© Hans van den Bogaard
Multimedia mist ook na revisie nog muzikale magie
Nederlandse componisten zijn niet bepaald befaamd als het gaat om het componeren van opera’s. Vaak worden ze aangespoord door een bepaald idee, concept of gevoel in plaats van door een boeiend verhaal. De premières worden aangekondigd met veel tamtam, de productie loopt een aantal keren en wordt – voordat het een stille dood sterft – wellicht nog een tweede keer opgevoerd.

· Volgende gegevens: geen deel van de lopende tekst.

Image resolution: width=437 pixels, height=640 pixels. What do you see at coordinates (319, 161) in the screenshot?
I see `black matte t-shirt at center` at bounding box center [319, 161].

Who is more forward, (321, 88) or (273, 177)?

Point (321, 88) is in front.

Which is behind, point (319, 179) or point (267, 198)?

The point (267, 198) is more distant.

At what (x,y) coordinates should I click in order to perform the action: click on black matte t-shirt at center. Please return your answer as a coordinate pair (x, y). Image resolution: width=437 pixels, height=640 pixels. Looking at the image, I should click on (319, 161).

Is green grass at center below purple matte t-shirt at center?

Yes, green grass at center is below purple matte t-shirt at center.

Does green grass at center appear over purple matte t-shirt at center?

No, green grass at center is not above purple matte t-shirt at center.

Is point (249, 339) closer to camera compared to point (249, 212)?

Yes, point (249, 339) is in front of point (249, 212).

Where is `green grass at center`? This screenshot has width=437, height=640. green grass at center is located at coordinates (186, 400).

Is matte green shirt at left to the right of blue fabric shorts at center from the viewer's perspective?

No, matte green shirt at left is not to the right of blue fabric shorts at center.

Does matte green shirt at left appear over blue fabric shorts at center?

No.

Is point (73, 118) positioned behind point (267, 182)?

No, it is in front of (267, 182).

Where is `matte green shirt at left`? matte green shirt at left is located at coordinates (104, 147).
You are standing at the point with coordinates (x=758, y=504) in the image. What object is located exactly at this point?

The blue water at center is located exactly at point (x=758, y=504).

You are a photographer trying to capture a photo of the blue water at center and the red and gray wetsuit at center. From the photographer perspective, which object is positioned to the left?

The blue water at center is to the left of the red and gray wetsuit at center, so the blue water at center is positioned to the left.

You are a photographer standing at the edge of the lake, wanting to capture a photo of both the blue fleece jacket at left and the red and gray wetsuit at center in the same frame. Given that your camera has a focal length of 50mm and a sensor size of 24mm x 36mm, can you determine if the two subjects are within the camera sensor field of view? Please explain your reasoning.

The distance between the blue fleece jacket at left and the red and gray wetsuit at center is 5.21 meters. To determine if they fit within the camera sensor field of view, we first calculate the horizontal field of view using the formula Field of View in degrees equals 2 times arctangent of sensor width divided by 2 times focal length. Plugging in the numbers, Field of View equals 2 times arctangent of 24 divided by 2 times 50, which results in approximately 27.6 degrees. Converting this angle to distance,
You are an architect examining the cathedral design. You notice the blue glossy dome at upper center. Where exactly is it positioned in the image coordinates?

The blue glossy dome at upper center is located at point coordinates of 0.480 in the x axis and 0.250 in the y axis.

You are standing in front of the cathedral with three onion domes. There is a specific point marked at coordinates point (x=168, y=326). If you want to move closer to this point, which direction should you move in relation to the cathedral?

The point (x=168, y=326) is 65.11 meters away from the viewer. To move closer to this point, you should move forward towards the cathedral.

Zo’n herneming is de revisie van ‘After Life’ uit 2006 van de Nederlandse componist Michel van der Aa (1970) bij De Nederlandse Opera. De opera is gemodelleerd naar de gelijknamige film van de Japanner Hirokazu Kore-Eda. Van der Aa schreef het libretto zelf en het idee c.q. concept c.q. gevoel is hier “herinnering”. Het gegeven doet enigszins denken aan de opera ‘The Refuge’ van de componist Christopher Theofanidis, één van de meest ambitieuze, grootschalige en pakkende opera’s van de afgelopen jaren, waarin immigranten hun herinneringen vertellen. ‘After Life’ beschrijft zeven dagen in een week op een tussenstation tussen leven en dood met terugblikken naar het verleden en nieuwe ontwikkelingen in het heden. De op video getoonde herinneringen zijn intiem, persoonlijk, krachtig en aangrijpend, maar het probleem met ‘After Life’ is, dat aan de verhalen geen expressie wordt geboden door de muziek.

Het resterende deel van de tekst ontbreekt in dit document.